Instructions to follow: Output exactly the lines below, starting with the line that has "carcinoma (ovarian) was" and going on through the line that has "staining of melanoma", both included, and no other lines.

Materials provided:

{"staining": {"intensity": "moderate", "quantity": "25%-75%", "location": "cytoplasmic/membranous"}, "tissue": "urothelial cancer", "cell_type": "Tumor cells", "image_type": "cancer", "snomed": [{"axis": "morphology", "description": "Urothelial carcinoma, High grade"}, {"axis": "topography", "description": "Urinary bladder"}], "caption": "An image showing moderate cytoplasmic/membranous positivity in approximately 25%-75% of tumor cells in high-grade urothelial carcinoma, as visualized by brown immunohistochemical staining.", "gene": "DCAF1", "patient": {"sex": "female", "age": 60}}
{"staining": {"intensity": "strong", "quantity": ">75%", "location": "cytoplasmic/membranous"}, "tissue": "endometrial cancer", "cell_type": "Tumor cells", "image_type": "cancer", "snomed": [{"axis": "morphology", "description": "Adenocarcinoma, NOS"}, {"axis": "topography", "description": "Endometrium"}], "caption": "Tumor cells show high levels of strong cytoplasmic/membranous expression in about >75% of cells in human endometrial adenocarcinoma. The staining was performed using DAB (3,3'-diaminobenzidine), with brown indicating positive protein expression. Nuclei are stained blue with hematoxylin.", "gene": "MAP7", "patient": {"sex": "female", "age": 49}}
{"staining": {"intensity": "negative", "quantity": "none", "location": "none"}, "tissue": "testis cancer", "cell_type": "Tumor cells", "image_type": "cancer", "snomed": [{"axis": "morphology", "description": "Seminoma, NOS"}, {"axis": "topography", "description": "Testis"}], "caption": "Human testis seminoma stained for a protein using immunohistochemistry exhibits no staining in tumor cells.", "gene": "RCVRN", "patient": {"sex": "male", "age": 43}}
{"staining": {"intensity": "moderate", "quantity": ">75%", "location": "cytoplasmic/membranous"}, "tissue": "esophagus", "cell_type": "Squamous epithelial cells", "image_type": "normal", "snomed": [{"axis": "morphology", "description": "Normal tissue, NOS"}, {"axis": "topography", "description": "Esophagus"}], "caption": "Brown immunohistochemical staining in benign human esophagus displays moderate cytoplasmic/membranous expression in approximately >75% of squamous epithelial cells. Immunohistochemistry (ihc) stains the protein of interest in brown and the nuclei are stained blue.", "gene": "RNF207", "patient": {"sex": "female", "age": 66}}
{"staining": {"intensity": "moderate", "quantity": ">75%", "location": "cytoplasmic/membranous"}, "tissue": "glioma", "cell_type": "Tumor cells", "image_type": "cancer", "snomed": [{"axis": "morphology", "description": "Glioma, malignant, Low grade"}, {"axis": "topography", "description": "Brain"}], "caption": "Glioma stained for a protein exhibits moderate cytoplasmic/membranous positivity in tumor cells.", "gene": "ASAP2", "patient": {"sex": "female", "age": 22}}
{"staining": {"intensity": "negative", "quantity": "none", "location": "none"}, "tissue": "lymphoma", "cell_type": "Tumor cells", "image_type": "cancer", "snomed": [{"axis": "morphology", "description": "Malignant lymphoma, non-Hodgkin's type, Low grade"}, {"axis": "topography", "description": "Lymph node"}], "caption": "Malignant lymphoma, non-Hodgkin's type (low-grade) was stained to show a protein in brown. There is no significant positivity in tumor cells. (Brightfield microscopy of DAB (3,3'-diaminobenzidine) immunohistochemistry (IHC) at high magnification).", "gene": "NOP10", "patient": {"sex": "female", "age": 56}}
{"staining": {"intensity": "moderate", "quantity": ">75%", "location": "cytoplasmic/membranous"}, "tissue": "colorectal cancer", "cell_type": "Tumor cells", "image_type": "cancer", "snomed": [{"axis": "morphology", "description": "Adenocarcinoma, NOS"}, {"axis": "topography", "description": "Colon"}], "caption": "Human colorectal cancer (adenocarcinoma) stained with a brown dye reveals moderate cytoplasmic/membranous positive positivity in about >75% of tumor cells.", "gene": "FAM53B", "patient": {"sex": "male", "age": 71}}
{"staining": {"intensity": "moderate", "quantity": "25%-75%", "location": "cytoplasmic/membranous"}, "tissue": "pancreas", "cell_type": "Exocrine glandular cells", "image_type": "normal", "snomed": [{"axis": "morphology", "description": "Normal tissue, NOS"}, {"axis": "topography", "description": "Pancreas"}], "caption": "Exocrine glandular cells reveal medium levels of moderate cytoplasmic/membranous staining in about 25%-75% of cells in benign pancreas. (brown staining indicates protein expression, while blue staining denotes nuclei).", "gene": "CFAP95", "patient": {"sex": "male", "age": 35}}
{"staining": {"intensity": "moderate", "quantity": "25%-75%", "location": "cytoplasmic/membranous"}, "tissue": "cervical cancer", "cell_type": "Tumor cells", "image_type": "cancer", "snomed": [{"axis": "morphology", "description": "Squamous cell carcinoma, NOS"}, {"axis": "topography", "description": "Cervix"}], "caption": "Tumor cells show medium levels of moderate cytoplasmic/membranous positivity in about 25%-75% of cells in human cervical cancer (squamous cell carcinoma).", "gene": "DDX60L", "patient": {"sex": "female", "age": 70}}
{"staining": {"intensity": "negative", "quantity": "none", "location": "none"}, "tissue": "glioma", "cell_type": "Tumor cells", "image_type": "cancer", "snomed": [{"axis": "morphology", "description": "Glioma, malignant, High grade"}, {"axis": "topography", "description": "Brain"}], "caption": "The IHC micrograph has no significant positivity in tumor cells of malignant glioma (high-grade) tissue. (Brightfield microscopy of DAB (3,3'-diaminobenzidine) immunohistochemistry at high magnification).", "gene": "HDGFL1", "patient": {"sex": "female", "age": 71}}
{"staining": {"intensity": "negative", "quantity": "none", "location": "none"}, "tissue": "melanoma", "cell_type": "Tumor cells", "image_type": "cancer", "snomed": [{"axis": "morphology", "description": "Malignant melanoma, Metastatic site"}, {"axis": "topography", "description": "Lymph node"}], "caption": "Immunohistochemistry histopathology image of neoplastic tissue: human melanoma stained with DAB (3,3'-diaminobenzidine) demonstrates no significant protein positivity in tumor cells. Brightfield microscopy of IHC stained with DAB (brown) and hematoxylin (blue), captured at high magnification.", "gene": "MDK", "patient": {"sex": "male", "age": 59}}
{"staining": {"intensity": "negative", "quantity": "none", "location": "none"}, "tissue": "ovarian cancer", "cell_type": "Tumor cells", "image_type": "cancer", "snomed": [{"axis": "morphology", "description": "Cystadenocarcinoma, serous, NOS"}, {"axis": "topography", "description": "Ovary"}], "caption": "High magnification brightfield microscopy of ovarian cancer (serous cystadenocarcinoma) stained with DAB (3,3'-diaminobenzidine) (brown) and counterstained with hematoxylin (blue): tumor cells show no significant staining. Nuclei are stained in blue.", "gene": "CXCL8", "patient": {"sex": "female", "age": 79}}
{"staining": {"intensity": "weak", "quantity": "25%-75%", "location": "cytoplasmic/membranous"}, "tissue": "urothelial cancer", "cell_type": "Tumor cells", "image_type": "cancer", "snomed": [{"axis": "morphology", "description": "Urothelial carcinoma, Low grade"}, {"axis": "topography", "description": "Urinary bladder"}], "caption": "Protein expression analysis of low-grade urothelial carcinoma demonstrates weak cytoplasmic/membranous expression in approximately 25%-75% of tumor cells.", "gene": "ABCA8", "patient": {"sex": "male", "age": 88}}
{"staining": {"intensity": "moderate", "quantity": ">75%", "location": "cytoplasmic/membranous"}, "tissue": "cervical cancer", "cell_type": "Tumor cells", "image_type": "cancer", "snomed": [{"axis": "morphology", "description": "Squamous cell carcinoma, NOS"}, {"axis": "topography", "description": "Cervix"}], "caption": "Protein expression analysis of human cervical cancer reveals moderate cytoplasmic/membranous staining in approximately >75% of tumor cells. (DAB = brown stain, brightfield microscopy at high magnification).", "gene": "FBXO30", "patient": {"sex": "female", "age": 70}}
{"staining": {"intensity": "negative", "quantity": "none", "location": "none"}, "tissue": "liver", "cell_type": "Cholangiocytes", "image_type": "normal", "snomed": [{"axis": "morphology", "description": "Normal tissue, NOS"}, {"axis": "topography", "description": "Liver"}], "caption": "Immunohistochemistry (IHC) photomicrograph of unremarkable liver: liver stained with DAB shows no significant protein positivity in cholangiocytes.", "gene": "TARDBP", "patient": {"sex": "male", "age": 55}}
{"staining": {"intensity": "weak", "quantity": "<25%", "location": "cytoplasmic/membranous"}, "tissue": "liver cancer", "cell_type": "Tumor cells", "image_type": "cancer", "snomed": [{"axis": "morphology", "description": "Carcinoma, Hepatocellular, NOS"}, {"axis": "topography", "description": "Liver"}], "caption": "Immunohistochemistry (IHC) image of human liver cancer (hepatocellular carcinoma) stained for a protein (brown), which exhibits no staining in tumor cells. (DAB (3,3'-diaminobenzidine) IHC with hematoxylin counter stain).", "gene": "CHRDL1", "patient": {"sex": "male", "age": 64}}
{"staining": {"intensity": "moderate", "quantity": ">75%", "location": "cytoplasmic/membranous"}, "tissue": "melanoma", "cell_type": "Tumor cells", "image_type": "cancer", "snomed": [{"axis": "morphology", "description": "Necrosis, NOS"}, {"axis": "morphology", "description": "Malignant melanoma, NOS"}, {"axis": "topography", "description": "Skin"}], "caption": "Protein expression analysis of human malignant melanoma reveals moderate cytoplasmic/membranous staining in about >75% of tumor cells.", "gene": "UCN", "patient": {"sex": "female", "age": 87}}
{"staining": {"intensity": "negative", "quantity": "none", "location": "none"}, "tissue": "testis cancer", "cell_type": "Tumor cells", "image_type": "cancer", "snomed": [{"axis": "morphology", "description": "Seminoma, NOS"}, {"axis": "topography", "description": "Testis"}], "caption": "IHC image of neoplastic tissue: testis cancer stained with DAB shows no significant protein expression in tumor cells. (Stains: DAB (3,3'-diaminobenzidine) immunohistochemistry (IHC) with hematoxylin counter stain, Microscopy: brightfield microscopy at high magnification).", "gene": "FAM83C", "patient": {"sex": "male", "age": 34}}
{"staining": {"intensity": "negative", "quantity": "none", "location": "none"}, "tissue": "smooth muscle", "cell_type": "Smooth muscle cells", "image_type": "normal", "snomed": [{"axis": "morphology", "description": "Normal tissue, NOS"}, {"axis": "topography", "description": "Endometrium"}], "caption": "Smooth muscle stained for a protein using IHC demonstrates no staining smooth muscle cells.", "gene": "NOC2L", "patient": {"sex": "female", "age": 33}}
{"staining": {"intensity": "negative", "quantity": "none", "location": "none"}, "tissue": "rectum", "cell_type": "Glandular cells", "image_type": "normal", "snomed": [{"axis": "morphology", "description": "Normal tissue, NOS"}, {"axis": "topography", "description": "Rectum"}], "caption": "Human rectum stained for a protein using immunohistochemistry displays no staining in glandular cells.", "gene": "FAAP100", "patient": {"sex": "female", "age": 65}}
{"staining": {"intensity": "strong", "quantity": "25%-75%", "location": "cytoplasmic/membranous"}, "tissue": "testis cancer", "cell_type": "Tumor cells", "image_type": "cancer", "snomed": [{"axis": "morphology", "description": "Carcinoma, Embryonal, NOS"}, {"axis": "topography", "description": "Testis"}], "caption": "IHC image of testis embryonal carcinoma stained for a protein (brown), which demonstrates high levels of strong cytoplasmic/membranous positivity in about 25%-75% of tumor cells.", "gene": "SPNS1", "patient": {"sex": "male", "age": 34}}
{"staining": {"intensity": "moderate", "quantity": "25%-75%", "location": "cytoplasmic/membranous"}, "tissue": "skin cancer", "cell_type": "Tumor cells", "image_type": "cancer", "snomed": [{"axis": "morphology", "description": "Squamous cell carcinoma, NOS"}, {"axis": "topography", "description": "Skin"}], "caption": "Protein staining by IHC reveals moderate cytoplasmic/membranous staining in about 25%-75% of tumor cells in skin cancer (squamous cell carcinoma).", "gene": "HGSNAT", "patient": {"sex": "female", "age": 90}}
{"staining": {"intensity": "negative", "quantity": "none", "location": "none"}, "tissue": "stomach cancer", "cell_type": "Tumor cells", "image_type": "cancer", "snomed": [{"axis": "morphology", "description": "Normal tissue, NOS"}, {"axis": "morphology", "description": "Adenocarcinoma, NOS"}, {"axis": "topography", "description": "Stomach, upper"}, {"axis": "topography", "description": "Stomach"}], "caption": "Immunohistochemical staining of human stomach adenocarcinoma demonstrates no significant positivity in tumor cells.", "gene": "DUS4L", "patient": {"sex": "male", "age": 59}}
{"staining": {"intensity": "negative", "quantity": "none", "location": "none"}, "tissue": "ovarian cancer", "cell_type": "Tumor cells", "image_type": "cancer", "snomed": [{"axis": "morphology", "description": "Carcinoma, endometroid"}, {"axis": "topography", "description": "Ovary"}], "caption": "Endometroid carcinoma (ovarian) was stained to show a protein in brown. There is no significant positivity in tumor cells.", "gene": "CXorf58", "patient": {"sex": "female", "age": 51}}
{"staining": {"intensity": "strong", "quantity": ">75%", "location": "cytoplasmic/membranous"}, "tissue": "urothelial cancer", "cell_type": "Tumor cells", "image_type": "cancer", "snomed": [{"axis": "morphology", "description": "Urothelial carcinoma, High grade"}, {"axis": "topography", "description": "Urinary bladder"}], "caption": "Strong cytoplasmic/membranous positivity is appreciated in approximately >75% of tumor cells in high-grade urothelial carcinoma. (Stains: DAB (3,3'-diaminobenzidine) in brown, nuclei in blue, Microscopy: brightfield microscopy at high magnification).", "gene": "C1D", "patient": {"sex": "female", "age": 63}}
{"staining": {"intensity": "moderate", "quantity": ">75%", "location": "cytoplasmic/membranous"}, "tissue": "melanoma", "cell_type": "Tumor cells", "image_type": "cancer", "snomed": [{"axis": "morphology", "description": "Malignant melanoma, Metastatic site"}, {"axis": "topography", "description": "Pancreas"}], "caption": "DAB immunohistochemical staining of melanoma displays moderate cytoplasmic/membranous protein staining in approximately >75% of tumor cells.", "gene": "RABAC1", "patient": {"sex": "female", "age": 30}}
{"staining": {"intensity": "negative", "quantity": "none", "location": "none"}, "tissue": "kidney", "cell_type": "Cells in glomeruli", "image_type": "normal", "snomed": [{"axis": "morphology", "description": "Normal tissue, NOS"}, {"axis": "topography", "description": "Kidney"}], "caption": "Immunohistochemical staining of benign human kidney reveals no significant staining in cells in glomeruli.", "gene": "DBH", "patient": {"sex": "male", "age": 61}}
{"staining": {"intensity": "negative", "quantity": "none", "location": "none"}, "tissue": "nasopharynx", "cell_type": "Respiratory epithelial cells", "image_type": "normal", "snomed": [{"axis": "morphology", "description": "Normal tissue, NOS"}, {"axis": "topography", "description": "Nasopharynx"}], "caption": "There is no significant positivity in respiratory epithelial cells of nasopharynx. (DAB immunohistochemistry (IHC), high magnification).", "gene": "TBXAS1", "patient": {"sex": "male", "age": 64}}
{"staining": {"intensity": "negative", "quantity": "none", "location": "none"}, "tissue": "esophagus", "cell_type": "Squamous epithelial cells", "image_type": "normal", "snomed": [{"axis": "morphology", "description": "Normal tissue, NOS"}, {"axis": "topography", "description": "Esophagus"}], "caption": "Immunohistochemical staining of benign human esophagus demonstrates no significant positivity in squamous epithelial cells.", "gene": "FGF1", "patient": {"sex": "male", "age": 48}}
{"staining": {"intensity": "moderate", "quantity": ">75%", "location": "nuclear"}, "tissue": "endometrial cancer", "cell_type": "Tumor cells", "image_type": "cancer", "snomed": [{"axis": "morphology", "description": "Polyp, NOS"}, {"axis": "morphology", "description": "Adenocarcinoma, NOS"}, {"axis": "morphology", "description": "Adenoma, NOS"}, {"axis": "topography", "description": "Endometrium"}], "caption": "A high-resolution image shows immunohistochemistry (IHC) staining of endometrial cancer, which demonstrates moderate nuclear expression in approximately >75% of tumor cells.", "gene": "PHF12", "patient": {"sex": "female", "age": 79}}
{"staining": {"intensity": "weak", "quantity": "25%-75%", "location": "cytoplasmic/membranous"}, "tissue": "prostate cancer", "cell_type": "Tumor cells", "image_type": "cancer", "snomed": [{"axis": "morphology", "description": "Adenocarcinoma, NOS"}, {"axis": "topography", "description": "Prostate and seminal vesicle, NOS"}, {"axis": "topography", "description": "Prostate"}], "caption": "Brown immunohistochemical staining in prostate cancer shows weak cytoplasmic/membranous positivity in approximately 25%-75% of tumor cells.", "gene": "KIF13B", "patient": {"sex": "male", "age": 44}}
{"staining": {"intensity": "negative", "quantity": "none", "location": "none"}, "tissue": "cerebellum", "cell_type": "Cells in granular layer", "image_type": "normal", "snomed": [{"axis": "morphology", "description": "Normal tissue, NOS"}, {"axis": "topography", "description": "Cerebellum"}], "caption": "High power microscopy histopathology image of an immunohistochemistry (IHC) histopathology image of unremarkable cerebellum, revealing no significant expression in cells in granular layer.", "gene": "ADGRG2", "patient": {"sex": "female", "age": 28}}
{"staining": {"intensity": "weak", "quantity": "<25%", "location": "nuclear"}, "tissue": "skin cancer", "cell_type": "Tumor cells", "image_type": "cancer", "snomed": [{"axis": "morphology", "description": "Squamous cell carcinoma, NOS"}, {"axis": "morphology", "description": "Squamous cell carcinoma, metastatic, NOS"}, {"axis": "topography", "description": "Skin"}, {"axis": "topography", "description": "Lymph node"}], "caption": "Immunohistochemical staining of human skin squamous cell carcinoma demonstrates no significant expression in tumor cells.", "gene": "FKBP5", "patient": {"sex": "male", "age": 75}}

Task response:
{"staining": {"intensity": "negative", "quantity": "none", "location": "none"}, "tissue": "ovarian cancer", "cell_type": "Tumor cells", "image_type": "cancer", "snomed": [{"axis": "morphology", "description": "Carcinoma, endometroid"}, {"axis": "topography", "description": "Ovary"}], "caption": "Endometroid carcinoma (ovarian) was stained to show a protein in brown. There is no significant positivity in tumor cells.", "gene": "CXorf58", "patient": {"sex": "female", "age": 51}}
{"staining": {"intensity": "strong", "quantity": ">75%", "location": "cytoplasmic/membranous"}, "tissue": "urothelial cancer", "cell_type": "Tumor cells", "image_type": "cancer", "snomed": [{"axis": "morphology", "description": "Urothelial carcinoma, High grade"}, {"axis": "topography", "description": "Urinary bladder"}], "caption": "Strong cytoplasmic/membranous positivity is appreciated in approximately >75% of tumor cells in high-grade urothelial carcinoma. (Stains: DAB (3,3'-diaminobenzidine) in brown, nuclei in blue, Microscopy: brightfield microscopy at high magnification).", "gene": "C1D", "patient": {"sex": "female", "age": 63}}
{"staining": {"intensity": "moderate", "quantity": ">75%", "location": "cytoplasmic/membranous"}, "tissue": "melanoma", "cell_type": "Tumor cells", "image_type": "cancer", "snomed": [{"axis": "morphology", "description": "Malignant melanoma, Metastatic site"}, {"axis": "topography", "description": "Pancreas"}], "caption": "DAB immunohistochemical staining of melanoma displays moderate cytoplasmic/membranous protein staining in approximately >75% of tumor cells.", "gene": "RABAC1", "patient": {"sex": "female", "age": 30}}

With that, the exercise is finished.